Heating oil and other energy prices are up to 40 percent higher than three years ago. That translates into bad news for Northern Hemisphere consumers whose budget is already stretched by a summer of high prices at the gasoline pumps — and into opportunities for those who cash in on the cold.

In South Korea, where a vigorous save-energy campaign is under way, the clothing industry expects a 10 percent rise in profits from sales of warm apparel. But not only manufacturers see an opportunity.

"We have seen a lot of thefts of heating oil ... stolen from private properties and construction sites," says Peter Josephsen, a police officer in Ringkoebing, 140 miles west of Copenhagen.

Henrik Sloth, who sells wood-burning stoves and fireplaces in Roskilde, also west of the Danish capital, says sales are "smoking hot." And Denise Henry, whose family deals in firewood in France's Bourgogne region, says "the phone is ringing off the hook."

The second story regards a possible natural gas shortage in New England:

PROVIDENCE, R.I. - In just a few short years, New England may run short of natural gas. Energy analysts predict that by 2010, and perhaps sooner, there won't be enough supply to fulfill the region's energy needs. But plans to build liquefied natural gas terminals in New England face stiff opposition.
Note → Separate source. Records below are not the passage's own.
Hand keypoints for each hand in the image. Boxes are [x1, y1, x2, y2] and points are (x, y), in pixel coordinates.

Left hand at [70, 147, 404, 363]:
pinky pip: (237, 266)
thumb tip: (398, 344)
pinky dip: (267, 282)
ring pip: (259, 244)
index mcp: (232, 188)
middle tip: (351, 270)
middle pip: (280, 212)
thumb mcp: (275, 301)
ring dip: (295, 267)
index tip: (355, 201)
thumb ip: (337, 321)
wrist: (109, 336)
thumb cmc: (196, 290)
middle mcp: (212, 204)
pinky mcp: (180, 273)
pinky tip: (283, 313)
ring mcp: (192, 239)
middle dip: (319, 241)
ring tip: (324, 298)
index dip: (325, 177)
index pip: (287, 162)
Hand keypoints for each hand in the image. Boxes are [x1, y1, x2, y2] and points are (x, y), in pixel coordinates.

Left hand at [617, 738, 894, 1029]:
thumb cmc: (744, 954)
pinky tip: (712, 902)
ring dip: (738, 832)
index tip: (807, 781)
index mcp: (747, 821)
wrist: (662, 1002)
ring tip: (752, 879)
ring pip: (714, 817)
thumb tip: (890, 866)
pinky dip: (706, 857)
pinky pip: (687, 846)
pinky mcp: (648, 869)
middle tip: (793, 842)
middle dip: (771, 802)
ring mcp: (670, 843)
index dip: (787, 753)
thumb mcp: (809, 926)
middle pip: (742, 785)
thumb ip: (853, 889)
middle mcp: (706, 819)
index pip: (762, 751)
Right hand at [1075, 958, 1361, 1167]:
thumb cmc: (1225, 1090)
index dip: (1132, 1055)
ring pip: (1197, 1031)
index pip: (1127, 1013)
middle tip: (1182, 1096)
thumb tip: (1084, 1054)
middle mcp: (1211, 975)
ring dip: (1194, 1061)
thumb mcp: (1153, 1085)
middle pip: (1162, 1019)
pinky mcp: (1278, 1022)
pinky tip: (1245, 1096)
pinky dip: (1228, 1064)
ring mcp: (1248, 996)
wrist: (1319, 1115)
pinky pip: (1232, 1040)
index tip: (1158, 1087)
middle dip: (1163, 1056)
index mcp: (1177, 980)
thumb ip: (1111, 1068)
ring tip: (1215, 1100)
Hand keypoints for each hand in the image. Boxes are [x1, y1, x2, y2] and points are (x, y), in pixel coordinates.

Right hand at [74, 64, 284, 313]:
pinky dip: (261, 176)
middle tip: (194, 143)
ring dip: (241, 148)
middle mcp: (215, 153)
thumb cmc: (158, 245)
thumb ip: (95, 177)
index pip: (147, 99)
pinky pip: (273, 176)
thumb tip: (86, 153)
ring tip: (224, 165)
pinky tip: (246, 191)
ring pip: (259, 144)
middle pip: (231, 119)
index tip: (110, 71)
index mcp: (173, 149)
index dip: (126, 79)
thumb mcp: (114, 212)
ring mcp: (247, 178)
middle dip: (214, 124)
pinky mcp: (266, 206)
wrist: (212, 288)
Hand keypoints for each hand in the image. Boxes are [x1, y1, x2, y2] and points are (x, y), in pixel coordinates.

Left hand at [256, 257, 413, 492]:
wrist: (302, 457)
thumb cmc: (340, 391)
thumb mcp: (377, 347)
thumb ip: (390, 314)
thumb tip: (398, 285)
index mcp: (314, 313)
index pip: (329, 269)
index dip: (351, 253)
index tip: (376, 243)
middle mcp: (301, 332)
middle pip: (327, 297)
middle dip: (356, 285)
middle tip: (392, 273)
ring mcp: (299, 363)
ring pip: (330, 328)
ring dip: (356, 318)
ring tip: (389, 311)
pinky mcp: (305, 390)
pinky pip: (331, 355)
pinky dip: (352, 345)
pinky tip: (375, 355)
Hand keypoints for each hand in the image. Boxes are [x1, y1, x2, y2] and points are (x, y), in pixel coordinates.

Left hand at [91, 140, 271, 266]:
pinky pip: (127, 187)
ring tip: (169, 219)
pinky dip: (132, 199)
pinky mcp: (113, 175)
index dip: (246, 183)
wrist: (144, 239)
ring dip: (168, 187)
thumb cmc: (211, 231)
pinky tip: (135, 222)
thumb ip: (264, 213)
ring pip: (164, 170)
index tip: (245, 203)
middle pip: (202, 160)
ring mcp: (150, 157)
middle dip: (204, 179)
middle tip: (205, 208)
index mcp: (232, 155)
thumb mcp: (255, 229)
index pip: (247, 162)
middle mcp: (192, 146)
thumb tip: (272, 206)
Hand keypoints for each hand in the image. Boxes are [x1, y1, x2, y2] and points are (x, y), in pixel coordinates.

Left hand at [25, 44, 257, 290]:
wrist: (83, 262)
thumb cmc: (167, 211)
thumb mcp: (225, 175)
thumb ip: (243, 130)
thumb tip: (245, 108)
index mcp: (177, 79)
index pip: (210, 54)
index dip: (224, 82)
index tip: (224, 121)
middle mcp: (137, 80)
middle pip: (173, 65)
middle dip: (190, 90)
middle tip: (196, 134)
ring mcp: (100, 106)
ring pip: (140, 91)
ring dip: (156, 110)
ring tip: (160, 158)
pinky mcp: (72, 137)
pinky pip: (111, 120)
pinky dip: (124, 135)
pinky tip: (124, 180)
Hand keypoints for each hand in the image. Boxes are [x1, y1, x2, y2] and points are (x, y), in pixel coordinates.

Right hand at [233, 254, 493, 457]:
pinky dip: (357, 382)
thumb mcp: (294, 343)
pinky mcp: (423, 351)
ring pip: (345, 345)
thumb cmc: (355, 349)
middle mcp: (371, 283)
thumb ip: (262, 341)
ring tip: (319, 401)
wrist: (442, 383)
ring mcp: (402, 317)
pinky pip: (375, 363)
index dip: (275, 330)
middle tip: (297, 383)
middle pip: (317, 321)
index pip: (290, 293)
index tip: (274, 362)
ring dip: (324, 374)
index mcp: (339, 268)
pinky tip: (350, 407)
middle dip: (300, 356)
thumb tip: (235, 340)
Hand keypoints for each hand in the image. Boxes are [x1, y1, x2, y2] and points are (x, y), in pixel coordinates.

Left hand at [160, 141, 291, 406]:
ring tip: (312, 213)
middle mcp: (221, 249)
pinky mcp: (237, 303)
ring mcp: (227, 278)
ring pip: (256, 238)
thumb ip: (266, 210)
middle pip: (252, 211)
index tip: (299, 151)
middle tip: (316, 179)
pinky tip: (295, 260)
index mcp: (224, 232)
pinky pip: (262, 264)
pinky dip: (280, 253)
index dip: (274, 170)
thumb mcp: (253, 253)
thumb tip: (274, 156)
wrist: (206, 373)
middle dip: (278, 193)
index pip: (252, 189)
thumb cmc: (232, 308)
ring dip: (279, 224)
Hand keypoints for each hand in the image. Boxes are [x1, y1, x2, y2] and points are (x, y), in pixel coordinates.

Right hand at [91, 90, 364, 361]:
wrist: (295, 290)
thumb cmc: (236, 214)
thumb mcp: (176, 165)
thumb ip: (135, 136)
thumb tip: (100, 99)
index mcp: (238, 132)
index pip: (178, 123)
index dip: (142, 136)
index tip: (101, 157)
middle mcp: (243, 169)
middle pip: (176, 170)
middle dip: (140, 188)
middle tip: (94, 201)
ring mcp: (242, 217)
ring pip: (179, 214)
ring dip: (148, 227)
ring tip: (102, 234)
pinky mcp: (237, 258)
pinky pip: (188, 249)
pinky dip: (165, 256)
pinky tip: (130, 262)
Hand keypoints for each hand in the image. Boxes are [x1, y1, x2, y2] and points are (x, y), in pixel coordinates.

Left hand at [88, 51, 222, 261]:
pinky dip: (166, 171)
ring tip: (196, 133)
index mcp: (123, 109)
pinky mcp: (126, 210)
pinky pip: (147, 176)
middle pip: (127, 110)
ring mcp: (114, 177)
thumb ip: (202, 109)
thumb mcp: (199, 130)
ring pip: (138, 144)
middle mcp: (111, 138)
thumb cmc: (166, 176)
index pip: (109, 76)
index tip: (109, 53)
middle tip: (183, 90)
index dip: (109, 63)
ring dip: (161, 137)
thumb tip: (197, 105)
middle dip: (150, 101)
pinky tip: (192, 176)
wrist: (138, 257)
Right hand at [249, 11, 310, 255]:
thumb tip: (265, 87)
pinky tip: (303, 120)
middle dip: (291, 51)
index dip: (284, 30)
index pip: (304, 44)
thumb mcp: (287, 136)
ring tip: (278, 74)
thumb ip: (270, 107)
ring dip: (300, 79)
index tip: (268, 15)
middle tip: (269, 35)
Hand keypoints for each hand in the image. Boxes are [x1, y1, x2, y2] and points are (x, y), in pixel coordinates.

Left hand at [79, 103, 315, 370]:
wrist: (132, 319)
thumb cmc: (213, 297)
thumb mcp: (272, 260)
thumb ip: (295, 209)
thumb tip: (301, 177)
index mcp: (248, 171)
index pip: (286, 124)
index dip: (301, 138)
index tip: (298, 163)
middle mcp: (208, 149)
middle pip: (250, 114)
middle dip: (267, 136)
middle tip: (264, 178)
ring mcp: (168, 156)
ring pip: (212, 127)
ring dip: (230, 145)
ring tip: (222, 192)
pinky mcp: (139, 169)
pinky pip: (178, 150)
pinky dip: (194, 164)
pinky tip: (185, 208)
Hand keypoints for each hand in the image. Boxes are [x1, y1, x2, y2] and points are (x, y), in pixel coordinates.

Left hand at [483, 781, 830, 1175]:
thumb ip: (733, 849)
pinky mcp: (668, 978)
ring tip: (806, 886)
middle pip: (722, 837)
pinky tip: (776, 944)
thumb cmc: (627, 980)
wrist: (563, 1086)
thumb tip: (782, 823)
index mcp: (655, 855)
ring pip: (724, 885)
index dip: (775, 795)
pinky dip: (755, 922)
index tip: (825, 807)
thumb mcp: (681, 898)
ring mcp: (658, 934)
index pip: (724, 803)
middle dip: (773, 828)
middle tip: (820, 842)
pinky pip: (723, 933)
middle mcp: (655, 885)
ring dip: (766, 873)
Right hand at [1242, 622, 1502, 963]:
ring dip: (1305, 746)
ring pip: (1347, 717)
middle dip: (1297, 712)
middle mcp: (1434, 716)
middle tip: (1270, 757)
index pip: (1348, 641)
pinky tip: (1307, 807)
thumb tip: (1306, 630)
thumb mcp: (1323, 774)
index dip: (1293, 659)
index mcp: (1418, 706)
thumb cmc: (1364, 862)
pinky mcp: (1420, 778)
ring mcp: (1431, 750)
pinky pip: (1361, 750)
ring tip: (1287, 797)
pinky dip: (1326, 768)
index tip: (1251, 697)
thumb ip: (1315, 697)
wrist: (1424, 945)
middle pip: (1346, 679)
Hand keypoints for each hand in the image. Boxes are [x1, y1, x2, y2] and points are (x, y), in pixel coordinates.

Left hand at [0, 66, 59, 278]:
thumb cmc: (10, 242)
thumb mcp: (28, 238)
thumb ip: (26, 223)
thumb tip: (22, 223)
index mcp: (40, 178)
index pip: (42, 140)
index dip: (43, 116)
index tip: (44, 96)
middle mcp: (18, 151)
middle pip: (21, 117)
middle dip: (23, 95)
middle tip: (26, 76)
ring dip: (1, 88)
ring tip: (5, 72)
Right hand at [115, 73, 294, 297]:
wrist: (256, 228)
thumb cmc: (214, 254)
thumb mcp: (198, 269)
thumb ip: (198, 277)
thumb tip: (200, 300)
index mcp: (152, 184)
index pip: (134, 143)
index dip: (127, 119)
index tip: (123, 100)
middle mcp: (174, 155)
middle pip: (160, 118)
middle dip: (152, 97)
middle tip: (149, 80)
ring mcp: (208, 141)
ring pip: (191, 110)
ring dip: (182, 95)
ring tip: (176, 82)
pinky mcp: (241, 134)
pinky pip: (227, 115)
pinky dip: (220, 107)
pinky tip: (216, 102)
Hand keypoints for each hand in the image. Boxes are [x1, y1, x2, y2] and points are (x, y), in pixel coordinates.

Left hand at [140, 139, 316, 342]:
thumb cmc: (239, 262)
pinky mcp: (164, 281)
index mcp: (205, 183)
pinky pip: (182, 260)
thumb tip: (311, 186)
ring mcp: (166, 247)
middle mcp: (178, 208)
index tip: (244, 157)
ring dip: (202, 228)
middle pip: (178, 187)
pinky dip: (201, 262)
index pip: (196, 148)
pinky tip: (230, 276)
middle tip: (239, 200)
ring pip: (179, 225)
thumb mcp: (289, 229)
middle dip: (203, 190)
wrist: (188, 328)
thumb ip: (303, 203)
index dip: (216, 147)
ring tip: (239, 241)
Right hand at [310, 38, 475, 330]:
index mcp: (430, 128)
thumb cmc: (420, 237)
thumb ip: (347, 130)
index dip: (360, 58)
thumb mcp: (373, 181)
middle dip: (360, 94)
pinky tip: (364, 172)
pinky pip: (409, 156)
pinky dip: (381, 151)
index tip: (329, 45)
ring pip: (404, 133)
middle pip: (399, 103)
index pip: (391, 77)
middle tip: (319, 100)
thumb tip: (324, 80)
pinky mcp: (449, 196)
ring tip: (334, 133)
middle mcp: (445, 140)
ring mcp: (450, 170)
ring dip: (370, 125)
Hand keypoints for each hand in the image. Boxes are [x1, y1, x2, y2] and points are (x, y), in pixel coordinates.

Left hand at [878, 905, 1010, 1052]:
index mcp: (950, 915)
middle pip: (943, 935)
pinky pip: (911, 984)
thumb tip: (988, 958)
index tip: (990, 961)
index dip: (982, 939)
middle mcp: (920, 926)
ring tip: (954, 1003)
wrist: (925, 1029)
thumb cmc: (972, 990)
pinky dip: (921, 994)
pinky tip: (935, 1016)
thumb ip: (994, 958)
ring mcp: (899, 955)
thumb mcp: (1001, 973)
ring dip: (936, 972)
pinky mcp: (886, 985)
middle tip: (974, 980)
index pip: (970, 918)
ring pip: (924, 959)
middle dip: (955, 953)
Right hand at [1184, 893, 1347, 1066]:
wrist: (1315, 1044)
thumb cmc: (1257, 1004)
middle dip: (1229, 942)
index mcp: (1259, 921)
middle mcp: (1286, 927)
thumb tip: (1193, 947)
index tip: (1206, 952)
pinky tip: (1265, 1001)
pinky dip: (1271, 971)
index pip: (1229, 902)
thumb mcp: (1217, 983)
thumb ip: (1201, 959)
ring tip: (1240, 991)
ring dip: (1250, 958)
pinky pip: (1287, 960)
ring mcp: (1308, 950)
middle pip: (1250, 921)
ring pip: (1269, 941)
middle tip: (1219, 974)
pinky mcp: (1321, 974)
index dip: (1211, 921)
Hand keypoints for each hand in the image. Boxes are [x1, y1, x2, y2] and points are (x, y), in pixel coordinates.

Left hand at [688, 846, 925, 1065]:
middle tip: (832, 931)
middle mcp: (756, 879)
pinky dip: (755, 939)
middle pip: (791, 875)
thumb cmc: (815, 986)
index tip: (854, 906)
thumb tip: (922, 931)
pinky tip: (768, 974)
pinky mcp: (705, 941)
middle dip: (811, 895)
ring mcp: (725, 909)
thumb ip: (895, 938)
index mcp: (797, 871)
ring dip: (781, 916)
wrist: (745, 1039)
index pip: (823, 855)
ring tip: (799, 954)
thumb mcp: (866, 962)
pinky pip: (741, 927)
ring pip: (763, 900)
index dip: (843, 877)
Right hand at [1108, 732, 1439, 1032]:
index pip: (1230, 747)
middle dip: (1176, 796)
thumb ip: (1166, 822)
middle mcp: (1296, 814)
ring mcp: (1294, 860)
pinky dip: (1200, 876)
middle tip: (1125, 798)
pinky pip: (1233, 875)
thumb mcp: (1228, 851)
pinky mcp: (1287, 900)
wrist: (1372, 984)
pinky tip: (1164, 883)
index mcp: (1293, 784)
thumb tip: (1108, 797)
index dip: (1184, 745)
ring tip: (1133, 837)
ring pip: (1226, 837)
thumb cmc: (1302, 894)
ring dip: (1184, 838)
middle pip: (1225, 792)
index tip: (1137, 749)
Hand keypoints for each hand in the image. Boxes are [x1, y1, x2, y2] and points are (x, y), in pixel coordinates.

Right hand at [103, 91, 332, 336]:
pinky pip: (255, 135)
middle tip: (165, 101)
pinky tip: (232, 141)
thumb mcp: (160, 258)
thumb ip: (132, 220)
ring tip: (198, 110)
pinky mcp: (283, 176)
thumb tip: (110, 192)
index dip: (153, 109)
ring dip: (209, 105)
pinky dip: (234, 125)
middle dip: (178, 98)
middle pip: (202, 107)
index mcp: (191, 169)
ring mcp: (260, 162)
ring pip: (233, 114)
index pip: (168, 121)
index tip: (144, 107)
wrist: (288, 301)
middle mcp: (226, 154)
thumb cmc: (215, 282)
Opponents say highly flammable LNG is too risky to store in heavily populated areas, and security measures to protect tankers that bring in LNG shipments will be a burden. Some have proposed putting terminals offshore, but those plans concern fishermen and environmentalists.

Long reliant on heating oil due to its older housing stock, New England came late to the natural gas market compared to the rest of the country. Thirty-five percent of households in New England use natural gas, the lowest percentage among all regions of the country, according to the U.S. Energy Information Administration. Fifty-five percent of U.S. households heat with natural gas, according to the agency.

Natural gas demand in New England is expected to grow 1.4 percent annually on average through 2025, according to the EIA; that translates into a 35 percent increase in usage during that time.

While that level of growth may not seem extraordinary, the key is its effect during so-called peak days, when demand is highest and the system is strained. Experts say supply is stretched thin even now during peak periods, because the main and secondary pipelines operate at capacity. As recently as January 2004, the region endured a gas crunch when high demand put unexpected pressure on the infrastructure and caused prices to spike.

Also, New England is at the end of the pipeline network and has no underground storage capacity, which can make it especially susceptible to weather problems or disruptions.

"We're close to capacity at peak days, and if that is affected by something we haven't planned for, then that's a cause for real concern," said John Shea, director of environment and energy programs at the New England Governors Conference.

So I wouldn't get my hopes up too high for Christmas shopping. I know I'm cutting way back on my Christmas shopping for this year.